*** SOURCE TEXT ***

Reader, I had a little of both.

First was of course the obvious gloating one is bound to feel when just a few months ago, the usual suspects were calling the GOP field of primary contenders the best in years. Years, they said! Such a range of philosophies and approaches to the governing of our God-given Republic, yessiree. :::Draws deeply on pipe, or whatever stupid face accessory these people favor nowadays::: It will be a bracing race, and at the end, why, the world will be ours!

Meanwhile, see Gin and Tacos for a somewhat different take on the field:

The big money and bag men in the conservative movement bet on a candidate (Walker) so marble-mouthed, uncharismatic, mean, and stupid that he didn’t even make it to the Iowa Caucus and one so fundamentally incompetent (Bush) that not even a famous name, all the money in creation, and the blessing of the entire GOP establishment could win him better than a third place finish anywhere. The field was so bad and the Republican electorate is so mentally skewed that a man with no elected experience who is quite possibly insane and who never even pretended like he was campaigning seriously (Carson) got 10% of the vote. Red-meat Bible thumpers like Huckabee and Santorum never got off the launching pad. Recycled losers like Jindal, Rick Perry, and Lindsey Graham got so little attention other than mocking laughter that they quit before they too could win their 1% in Iowa. Rand Paul proved that he has a cult following of about 8% of the GOP electorate, just like his dad, and nothing beyond that. Shockingly, it turned out that nobody in any party was prepared to take bloated live-action Nelson Muntz / Tony Soprano hybrid Chris Christie seriously, nor a hatchet-faced sociopath with literally no professional, political, or personal qualities to recommend her to serve as dog catcher let alone president. It was worse than a clown car; clowns are, at least occasionally, funny.

So there was that. And because I am deeply suspicious of victory, knowing the grinding feeling of defeat, the inevitable It Could Happen thoughts intruded, and — may I just say something about victory and defeat? There have been times, in recent years, that I’ve felt a tiny hint of sympathy for conservatives, particularly younger ones, who have never known a world without Reagan worship, when Tax Cuts = Economic Growth is as indisputable as John 3:16, or that if winter comes, spring cannot be far behind. These are the people who are bleating that the problem with people like John McCain and Mitt Romney is that they weren’t conservative enough. The twin state-level disasters of Louisiana and Kansas, and to a lesser extent Wisconsin, large-scale laboratories for this school of thought, faze them not in the least. MOAR CONSERVATIVE, they rage, and then offer up…Ted Cruz. Srsly. (If I may lard this paragraph with ‘net speak.)

*** End of SOURCE TEXT ***
*** RECORDS SHOWN ***

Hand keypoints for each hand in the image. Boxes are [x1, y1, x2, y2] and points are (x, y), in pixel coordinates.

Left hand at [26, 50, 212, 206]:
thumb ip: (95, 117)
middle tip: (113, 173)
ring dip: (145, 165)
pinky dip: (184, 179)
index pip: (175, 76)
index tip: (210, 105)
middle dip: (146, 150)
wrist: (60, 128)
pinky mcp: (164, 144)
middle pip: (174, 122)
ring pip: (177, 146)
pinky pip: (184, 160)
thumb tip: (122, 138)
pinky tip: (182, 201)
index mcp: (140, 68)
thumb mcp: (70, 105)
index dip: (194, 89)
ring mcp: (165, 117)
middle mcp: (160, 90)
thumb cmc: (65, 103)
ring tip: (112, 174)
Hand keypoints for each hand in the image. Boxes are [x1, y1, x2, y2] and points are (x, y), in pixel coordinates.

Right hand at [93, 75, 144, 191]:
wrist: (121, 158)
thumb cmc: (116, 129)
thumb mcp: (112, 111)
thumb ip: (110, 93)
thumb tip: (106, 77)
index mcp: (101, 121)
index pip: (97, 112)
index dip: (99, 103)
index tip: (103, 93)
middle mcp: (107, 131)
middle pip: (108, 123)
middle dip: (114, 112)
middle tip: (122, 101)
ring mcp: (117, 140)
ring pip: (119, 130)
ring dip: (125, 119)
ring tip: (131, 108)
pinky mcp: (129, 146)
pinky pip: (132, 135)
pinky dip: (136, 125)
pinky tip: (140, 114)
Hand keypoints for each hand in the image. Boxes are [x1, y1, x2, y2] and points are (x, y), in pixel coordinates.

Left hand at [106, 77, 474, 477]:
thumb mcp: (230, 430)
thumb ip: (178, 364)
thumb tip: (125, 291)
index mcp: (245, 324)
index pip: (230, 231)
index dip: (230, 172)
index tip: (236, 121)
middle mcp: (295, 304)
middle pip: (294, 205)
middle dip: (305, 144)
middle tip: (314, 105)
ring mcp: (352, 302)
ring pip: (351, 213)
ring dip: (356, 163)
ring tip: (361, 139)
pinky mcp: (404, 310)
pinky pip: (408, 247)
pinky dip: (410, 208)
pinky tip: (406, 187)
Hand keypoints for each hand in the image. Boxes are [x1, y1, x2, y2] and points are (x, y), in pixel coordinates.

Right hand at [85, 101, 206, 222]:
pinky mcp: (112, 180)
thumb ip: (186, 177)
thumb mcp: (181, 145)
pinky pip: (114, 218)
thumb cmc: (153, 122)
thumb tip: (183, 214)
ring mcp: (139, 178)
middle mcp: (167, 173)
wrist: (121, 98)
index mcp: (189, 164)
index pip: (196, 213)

*** End of RECORDS SHOWN ***
*** RECORDS SHOWN ***

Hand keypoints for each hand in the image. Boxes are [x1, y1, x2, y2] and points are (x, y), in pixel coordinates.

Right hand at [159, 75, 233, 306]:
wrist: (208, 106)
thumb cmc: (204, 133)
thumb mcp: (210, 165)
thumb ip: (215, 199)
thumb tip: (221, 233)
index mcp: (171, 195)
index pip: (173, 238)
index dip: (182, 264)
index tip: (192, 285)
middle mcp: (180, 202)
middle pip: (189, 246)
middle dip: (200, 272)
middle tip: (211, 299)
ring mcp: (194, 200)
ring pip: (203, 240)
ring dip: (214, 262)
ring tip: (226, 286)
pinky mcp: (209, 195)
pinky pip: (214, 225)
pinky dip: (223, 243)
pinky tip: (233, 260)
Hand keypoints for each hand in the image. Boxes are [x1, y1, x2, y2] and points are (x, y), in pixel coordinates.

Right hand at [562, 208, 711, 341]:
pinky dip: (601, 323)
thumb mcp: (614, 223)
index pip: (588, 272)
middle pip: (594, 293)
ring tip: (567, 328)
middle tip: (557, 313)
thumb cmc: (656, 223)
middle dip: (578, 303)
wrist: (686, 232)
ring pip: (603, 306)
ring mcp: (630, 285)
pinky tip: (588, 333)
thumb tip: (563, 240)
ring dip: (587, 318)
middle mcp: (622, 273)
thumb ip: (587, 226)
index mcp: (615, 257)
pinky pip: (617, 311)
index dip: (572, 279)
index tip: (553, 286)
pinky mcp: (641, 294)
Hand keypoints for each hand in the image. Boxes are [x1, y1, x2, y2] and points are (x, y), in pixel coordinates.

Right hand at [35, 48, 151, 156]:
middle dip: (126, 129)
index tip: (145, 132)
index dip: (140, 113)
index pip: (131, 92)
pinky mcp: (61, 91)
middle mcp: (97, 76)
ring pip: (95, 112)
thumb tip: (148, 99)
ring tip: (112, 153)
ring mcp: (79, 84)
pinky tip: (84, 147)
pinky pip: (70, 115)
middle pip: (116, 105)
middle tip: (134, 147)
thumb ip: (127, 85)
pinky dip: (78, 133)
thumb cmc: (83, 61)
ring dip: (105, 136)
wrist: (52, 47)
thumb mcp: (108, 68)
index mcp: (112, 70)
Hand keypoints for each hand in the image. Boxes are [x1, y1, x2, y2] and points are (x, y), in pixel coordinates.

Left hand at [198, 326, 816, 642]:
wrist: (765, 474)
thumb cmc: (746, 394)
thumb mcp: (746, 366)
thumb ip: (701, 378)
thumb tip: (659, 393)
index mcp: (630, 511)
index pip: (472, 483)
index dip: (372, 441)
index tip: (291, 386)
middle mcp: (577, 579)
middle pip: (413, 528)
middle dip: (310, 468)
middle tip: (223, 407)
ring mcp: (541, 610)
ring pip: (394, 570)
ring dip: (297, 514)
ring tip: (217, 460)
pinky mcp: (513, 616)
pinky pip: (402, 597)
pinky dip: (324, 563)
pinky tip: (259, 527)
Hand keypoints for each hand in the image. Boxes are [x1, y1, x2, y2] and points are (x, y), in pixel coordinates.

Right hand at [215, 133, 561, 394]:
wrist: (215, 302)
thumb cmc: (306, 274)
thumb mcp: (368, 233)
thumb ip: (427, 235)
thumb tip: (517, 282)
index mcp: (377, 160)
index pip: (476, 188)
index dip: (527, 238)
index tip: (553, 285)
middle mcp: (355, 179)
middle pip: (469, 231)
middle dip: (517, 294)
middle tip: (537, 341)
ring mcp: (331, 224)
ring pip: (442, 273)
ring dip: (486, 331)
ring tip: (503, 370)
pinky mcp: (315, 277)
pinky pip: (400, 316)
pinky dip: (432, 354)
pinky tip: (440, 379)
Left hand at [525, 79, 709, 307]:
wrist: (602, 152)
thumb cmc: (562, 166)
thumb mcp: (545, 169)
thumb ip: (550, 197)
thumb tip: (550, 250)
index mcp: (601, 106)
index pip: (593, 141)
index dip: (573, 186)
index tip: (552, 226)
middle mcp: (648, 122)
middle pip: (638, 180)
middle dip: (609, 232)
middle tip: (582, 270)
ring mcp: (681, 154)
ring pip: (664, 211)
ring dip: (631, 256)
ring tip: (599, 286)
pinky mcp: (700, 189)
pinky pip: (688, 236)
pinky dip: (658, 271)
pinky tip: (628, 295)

*** End of RECORDS SHOWN ***
*** RECORDS SHOWN ***

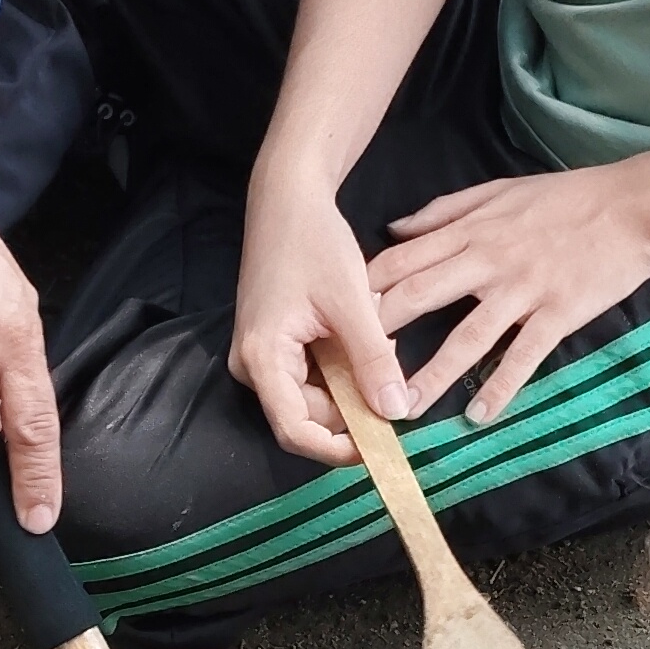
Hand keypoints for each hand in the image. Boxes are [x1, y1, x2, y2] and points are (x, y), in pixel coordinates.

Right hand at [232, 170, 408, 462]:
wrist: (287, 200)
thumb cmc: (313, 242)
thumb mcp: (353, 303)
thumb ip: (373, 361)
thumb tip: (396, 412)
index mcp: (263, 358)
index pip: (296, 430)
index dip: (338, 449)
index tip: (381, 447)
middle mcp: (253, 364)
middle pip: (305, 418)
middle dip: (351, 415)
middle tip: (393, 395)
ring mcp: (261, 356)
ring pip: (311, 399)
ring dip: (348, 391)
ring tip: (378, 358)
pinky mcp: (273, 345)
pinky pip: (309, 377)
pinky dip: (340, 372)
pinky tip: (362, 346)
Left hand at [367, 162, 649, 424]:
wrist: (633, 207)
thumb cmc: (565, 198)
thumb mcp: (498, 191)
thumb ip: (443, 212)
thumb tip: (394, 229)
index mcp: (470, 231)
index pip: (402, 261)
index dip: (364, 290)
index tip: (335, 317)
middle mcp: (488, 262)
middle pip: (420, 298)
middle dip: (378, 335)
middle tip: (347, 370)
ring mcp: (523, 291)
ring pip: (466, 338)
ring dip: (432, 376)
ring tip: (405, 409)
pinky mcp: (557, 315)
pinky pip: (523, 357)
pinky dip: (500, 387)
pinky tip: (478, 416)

*** End of RECORDS SHOWN ***

> [COMPLETE THE FOLLOWING]:
**A.** Name every U.S. state mentioned in the passage about the Republican primary field.
**B.** In the passage about the Republican primary field, rewrite the part that opens with the words containing "Reader, I had" and closes with "will be ours!", changing "pipe" to "cigar".
**C.** According to the passage about the Republican primary field, what share of the vote did Carson get?
Rely only on the passage about the Republican primary field.

> [ANSWERS BY ITEM NUMBER]:
**A.** Iowa, Louisiana, Kansas, Wisconsin

**B.**
Reader, I had a little of both.

First was of course the obvious gloating one is bound to feel when just a few months ago, the usual suspects were calling the GOP field of primary contenders the best in years. Years, they said! Such a range of philosophies and approaches to the governing of our God-given Republic, yessiree. :::Draws deeply on cigar, or whatever stupid face accessory these people favor nowadays::: It will be a bracing race, and at the end, why, the world will be ours!

**C.** 10%